# Mid-season Trades Thread



## sheefo13 (Jul 13, 2002)

*Mid-season Trades Thread?*

Well I thought I would create a thread for our trade rumors, potential trades, trade ideas, and trades around the league.

Some right now....
Reggie Evans to Minnesota, trade exception to Denver

Idea for some of our stuff

Wolves Trade:
Troy Hudson
Marko Jaric
Eddie Griffin

Memphis Trades:
Mike Miller
Brian Cardinal

McCants makes his way back....

PG-James/Foye/Wright
SG-Miller/McCants/Foye
SF-Hassell/Davis/Miller
PF-Garnett/Smith/Cardinal/Reed/Madsen
C-Blount/Evans/Madsen

You get the picture... We would have an awsome 2nd string line of guys.. I mean, I prefer Davis off the bench but Miller brings in a much needed shooter and so does McCants. Doubt that the Memphis Deal would go through though...But for everyone who has been here long enough, you know this is my favorite part.


----------



## Mateo (Sep 23, 2006)

*Re: Mid-season Trades Thread?*

i think we have to make a big splash. assuming their teams are bad, make a run for iverson or piece.


----------



## The Merlin (Apr 9, 2004)

*Re: Mid-season Trades Thread?*



Mateo said:


> i think we have to make a big splash. assuming their teams are bad, make a run for iverson or piece.


Uuh, KG and AI in same team, sweet... But that would mean getting rid of the young players, and then when KG and AI retire, what would Minnesota have? Because let's face it, we r not getting AI with Jaric, Hudson and Griffin for example. I wouldn't mind at all, if something like this would happen: James, Jaric, Griffin -> AI. But i don't think Sixers would accept this kind of deal


----------



## mediocre man (Feb 24, 2004)

*Re: Mid-season Trades Thread?*

I think it will be interesting to see if Zach Randolph gets traded. The guy is playing better than anyone in the league right now, and if it continues he'll have an extremely high trade value. He's had some problems off the court, and with my beloved Trailblazers going through a make over of sorts they could try to move him. 

As opposing fans what do you think a guy averaging close to 30 and 10 that plays average at best defense and makes a ton of money for many more years would get in a trade.


----------



## Mateo (Sep 23, 2006)

*Re: Mid-season Trades Thread?*



The Merlin said:


> Uuh, KG and AI in same team, sweet... But that would mean getting rid of the young players, and then when KG and AI retire, what would Minnesota have?

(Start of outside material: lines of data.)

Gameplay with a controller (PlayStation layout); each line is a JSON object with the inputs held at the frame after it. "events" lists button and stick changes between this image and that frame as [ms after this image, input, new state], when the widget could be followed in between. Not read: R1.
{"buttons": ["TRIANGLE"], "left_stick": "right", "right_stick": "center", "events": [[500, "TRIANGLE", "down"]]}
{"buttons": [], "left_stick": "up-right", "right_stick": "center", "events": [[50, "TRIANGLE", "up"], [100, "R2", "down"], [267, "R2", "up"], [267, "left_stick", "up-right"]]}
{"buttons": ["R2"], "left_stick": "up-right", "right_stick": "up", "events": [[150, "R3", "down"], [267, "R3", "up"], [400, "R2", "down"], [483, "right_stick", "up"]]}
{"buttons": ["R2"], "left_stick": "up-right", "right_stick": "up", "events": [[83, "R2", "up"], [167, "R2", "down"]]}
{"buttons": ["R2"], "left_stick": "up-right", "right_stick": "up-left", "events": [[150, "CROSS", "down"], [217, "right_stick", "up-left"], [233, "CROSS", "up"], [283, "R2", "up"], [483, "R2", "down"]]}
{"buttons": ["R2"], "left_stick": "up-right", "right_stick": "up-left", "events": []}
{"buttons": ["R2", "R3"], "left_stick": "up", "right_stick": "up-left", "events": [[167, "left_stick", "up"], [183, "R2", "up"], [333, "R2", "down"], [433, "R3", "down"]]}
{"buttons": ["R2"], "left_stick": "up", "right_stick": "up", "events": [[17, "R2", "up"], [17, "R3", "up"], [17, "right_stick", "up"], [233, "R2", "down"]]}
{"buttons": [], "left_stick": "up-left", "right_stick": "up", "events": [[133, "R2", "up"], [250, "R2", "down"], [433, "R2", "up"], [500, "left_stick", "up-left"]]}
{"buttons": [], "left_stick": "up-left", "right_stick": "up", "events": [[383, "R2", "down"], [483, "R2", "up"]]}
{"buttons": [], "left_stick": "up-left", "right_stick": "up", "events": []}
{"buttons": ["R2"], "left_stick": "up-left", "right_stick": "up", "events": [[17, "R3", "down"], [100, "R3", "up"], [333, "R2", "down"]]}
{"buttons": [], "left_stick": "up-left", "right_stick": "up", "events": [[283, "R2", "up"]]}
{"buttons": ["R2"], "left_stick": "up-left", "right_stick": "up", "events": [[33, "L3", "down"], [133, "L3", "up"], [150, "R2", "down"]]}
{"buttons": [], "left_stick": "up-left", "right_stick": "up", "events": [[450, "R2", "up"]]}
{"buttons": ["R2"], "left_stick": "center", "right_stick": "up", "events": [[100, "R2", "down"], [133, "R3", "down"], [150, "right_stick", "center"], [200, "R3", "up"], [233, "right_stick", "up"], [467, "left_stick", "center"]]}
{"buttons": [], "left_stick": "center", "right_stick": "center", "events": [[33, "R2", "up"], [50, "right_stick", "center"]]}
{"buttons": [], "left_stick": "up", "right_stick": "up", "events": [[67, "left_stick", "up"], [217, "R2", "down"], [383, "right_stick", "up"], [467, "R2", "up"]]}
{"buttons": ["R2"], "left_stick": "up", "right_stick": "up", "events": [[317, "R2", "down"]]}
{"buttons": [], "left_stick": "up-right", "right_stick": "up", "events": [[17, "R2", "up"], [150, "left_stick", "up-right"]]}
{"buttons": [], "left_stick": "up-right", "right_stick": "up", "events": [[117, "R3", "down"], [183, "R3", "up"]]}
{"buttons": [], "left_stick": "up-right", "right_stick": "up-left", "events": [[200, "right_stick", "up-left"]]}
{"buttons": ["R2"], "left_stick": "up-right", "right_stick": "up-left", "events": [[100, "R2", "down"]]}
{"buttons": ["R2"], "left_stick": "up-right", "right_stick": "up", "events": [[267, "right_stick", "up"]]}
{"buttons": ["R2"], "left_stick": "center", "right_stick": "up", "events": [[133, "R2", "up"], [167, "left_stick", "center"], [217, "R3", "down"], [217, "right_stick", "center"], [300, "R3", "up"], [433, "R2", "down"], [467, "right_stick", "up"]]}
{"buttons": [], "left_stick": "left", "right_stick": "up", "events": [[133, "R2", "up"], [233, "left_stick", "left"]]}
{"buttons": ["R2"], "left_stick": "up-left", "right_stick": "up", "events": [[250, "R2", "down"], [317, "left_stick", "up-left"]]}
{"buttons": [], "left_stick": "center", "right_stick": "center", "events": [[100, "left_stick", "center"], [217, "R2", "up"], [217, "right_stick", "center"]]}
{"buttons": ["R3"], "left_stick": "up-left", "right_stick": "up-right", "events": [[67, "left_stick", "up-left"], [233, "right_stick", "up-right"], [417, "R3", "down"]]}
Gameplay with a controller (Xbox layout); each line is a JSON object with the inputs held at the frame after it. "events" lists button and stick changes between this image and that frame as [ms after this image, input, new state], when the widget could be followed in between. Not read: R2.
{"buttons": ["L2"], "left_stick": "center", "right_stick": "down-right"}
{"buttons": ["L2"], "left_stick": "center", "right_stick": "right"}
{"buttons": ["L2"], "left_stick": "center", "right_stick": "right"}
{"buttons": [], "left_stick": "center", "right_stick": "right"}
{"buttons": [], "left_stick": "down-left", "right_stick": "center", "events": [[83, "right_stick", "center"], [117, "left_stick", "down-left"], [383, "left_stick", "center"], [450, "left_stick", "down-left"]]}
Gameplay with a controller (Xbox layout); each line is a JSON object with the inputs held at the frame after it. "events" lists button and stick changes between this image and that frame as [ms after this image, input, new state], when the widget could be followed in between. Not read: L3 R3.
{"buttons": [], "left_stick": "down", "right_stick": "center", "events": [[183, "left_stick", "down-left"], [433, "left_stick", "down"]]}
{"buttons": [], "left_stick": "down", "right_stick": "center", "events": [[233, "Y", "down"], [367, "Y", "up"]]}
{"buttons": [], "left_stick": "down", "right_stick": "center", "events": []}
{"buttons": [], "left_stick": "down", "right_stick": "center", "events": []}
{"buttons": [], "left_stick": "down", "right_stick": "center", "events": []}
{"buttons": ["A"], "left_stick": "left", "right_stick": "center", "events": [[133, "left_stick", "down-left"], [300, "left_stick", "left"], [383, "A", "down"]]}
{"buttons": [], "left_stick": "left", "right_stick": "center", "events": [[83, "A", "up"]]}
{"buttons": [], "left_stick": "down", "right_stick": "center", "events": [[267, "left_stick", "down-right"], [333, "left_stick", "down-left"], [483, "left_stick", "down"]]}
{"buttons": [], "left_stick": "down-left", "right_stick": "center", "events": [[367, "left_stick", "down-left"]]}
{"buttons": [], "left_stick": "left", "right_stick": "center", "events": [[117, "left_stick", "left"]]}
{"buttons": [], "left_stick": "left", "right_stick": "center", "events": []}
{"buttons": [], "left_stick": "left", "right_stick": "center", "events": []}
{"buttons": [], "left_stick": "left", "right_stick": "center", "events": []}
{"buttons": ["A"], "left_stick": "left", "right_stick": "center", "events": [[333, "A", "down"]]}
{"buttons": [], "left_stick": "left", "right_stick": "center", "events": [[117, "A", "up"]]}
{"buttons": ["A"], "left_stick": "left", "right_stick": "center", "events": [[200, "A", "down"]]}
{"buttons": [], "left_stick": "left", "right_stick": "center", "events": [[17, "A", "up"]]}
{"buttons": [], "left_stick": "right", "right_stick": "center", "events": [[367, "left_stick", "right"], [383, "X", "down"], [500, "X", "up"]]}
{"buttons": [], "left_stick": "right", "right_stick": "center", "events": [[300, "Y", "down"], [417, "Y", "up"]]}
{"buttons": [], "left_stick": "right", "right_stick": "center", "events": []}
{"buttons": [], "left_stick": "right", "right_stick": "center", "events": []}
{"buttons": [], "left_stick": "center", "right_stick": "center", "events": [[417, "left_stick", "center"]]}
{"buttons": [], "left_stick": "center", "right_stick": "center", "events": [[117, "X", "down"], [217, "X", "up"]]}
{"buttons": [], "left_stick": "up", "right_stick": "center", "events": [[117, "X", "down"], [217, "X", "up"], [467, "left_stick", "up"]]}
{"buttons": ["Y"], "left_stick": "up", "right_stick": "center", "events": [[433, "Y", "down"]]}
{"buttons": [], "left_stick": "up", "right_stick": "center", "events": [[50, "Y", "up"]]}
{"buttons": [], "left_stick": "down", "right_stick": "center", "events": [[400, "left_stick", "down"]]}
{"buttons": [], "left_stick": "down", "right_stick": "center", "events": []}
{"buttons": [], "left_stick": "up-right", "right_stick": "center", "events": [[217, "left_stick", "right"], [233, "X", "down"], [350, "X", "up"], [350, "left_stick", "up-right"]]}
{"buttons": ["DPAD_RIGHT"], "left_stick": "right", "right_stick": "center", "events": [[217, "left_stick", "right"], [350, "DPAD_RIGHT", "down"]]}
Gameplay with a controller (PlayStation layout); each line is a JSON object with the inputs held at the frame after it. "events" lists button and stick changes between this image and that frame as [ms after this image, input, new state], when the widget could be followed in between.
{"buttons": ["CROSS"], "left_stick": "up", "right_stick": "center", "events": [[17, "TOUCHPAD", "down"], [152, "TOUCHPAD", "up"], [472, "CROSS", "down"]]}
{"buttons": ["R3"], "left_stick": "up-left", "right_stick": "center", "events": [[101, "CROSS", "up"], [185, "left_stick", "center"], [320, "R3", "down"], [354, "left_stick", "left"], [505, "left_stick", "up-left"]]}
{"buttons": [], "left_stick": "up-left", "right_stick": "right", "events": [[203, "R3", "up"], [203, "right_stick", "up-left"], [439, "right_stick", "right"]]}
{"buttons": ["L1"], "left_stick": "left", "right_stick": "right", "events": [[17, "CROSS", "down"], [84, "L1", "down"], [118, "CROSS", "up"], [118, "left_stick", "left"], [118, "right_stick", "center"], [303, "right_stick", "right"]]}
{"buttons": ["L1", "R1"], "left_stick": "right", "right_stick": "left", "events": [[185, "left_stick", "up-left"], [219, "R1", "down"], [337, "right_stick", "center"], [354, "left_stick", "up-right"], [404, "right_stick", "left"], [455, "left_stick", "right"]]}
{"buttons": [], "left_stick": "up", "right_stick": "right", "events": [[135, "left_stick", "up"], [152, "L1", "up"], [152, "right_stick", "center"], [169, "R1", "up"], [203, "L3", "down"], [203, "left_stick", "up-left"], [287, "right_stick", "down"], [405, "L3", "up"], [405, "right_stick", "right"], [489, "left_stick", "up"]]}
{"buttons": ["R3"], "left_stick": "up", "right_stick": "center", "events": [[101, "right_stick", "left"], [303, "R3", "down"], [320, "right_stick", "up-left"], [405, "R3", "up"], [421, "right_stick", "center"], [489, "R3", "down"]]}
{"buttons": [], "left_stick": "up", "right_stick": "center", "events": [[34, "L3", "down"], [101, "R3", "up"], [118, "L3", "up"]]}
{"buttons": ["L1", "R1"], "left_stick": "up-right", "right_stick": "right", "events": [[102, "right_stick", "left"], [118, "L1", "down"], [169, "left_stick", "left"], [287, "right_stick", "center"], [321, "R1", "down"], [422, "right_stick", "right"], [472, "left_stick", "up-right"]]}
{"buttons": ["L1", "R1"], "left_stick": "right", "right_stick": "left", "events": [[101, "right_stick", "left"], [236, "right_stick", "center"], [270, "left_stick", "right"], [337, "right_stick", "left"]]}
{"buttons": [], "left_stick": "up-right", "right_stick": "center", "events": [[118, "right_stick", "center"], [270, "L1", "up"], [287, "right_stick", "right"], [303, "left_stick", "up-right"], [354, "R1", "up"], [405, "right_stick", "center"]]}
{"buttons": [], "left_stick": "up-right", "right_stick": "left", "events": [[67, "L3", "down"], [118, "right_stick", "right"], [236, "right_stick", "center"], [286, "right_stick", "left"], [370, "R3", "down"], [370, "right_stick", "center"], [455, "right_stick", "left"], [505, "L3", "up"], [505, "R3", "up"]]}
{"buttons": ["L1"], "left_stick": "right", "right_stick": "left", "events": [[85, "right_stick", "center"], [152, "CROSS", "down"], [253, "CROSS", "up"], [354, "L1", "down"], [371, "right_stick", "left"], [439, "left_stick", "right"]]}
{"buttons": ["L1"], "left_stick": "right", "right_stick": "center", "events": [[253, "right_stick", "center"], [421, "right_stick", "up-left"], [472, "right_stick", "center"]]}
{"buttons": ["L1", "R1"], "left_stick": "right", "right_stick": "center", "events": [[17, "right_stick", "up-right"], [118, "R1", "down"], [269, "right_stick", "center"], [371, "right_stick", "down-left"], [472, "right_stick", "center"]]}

Because let's face it, we r not getting AI with Jaric, Hudson and Griffin for example. I wouldn't mind at all, if something like this would happen: James, Jaric, Griffin -> AI. But i don't think Sixers would accept this kind of deal


Who cares about what happens when KG retires. I'd like to win _now_. What would happen if KG did retire and we didn't make the move? Our team is going to be horrible when he leaves unless McHale gets lucky in th draft one more time (like he did with KG).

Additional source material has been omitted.